Ce que ces évolutions impliquent pour les acheteurs et les vendeurs
Pour un vendeur, la réforme impose une vigilance accrue sur le mesurage de son bien avant de le mettre sur le marché. Un diagnostic réalisé avant 2026 selon les anciennes règles pourrait ne plus être valable, ou du moins contestable, lors d’une vente conclue après l’entrée en vigueur des nouvelles dispositions. Mieux vaut anticiper en mandatant un géomètre-expert ou un diagnostiqueur certifié pour obtenir une mesure conforme aux futurs critères.
Du côté des acheteurs, la réforme renforce les droits existants. La surface affichée dans le compromis de vente devra correspondre à une mesure rigoureuse, établie selon les nouvelles normes. En cas d’écart supérieur à 5 %, le recours en diminution de prix reste possible pendant un an à compter de la signature de l’acte authentique. Les acheteurs de biens atypiques, comme les lofts ou les appartements avec toiture-terrasse, ont tout intérêt à exiger un mesurage récent.
Les investisseurs en VEFA (vente en l’état futur d’achèvement) sont aussi concernés. Les promoteurs devront intégrer les nouvelles règles dans leurs plans de vente dès la commercialisation des programmes livrés après janvier 2026. Une surface Carrez modifiée en cours de projet pourrait entraîner des ajustements de prix, voire des litiges avec les acquéreurs si l’écart dépasse le seuil légal.
Les SCI (sociétés civiles immobilières) gérant des patrimoines en copropriété devront mettre à jour leurs inventaires de surfaces pour l’ensemble de leurs actifs. Un travail de fond, souvent sous-estimé, qui nécessite un accompagnement par des professionnels qualifiés pour éviter des erreurs coûteuses lors des cessions ultérieures.
Préparer votre bien immobilier pour les nouvelles normes de 2026
Anticiper la réforme, c’est éviter de subir des corrections de surface au pire moment, c’est-à-dire lors d’une négociation déjà engagée. Plusieurs étapes concrètes permettent de se préparer efficacement, que vous soyez propriétaire occupant, bailleur ou investisseur.
- Faire réaliser un mesurage Carrez actualisé par un diagnostiqueur certifié, en précisant que vous souhaitez anticiper les nouvelles normes 2026.
- Vérifier la hauteur sous plafond dans chaque pièce, notamment dans les combles aménagés, les mezzanines et les espaces sous pente.

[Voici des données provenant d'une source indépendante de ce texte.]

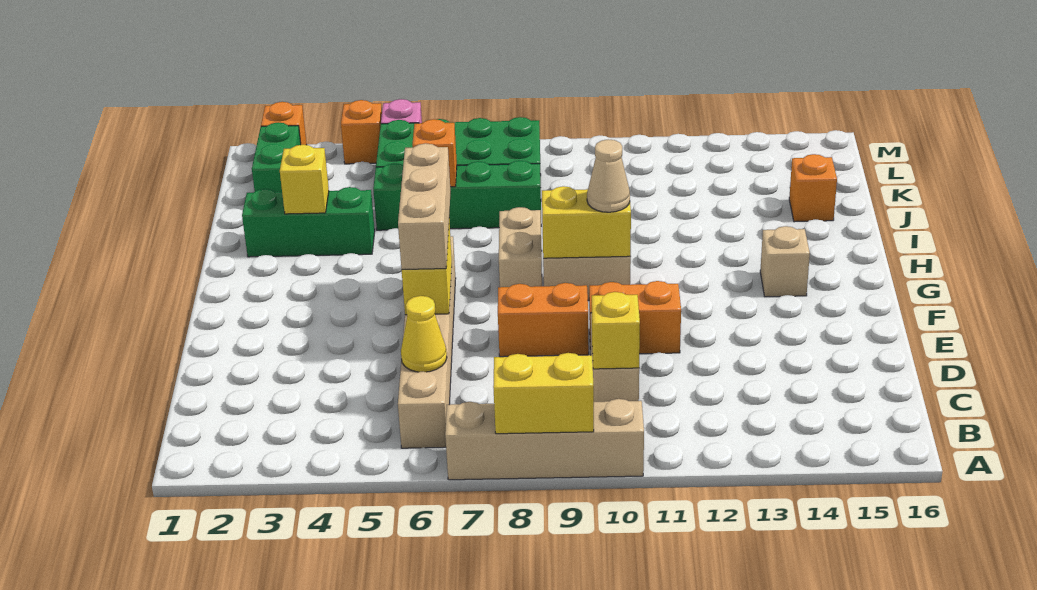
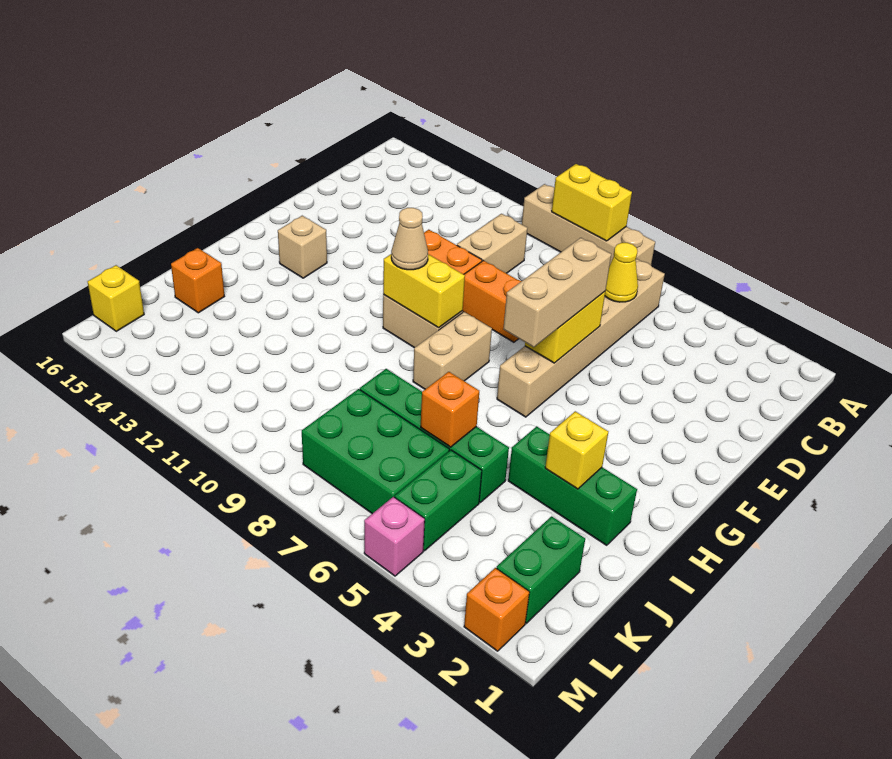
yellow 1x1 brick [592,292,640,369] -> yellow 1x1 brick moved to [88,265,144,331]
orange 1x1 brick [341,100,382,164] -> none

- Identifier les espaces non comptabilisés jusqu’ici (vérandas fermées, extensions récentes) qui pourraient entrer dans le calcul après la réforme.

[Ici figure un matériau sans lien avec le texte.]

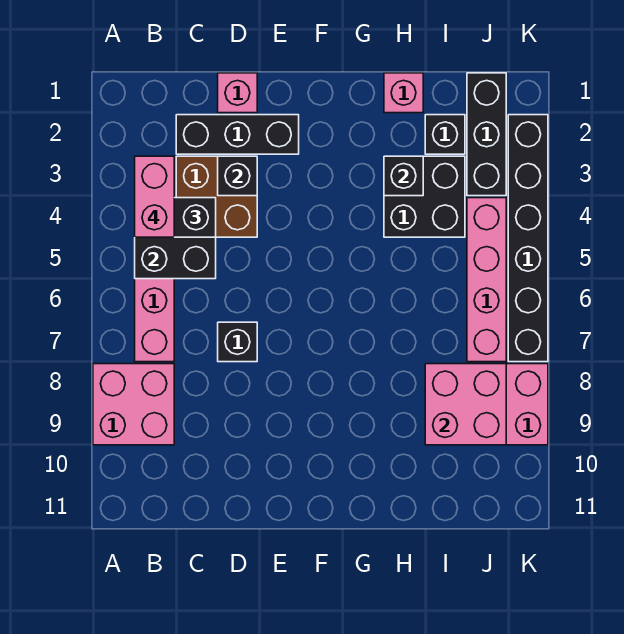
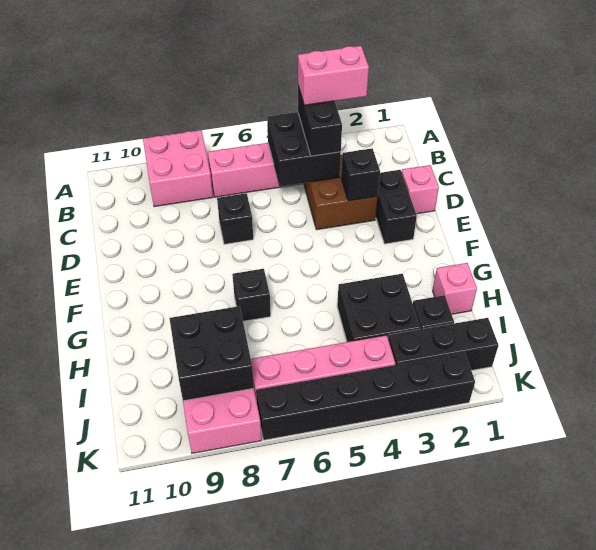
black 1x3 brick [176,115,299,154] -> black 1x2 brick [376,170,417,244]
black 1x1 brick [384,156,423,196] -> black 1x1 brick moved to [232,269,271,321]
pink 2x2 brick [425,364,506,445] -> black 2x2 brick [169,306,254,401]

- Consulter un notaire pour évaluer l’impact d’une modification de surface sur la valeur vénale du bien et sur les clauses des actes existants.
- Mettre à jour les documents de copropriété si vous êtes syndic ou membre d’un conseil syndical, afin que les tantièmes reflètent les surfaces réelles.
La mise en conformité ne se limite pas à un simple mesurage. Elle touche à la valorisation du bien, à sa commercialisation et aux relations contractuelles avec les autres copropriétaires. Un appartement dont la surface Carrez augmente de quelques mètres carrés peut voir sa quote-part de charges évoluer, ce qui nécessite une modification du règlement de copropriété par un vote en assemblée générale.
Les professionnels de l’immobilier, agents et administrateurs de biens, ont déjà commencé à adapter leurs pratiques. La FNAIM a diffusé des recommandations internes pour préparer ses adhérents à la transition. Consulter les ressources disponibles sur Legifrance et Service-Public.fr permet de suivre l’avancement des textes réglementaires et d’être informé dès la publication des décrets d’application.
Une dernière précaution s’impose : ne pas attendre la publication officielle des textes pour agir. Les délais administratifs dans l’immobilier sont souvent plus courts qu’on ne l’imagine, et un bien mal mesuré peut bloquer une vente pendant des semaines. Prendre les devants, c’est se donner la liberté de négocier sereinement, sans avoir à gérer une contestation de surface en pleine transaction.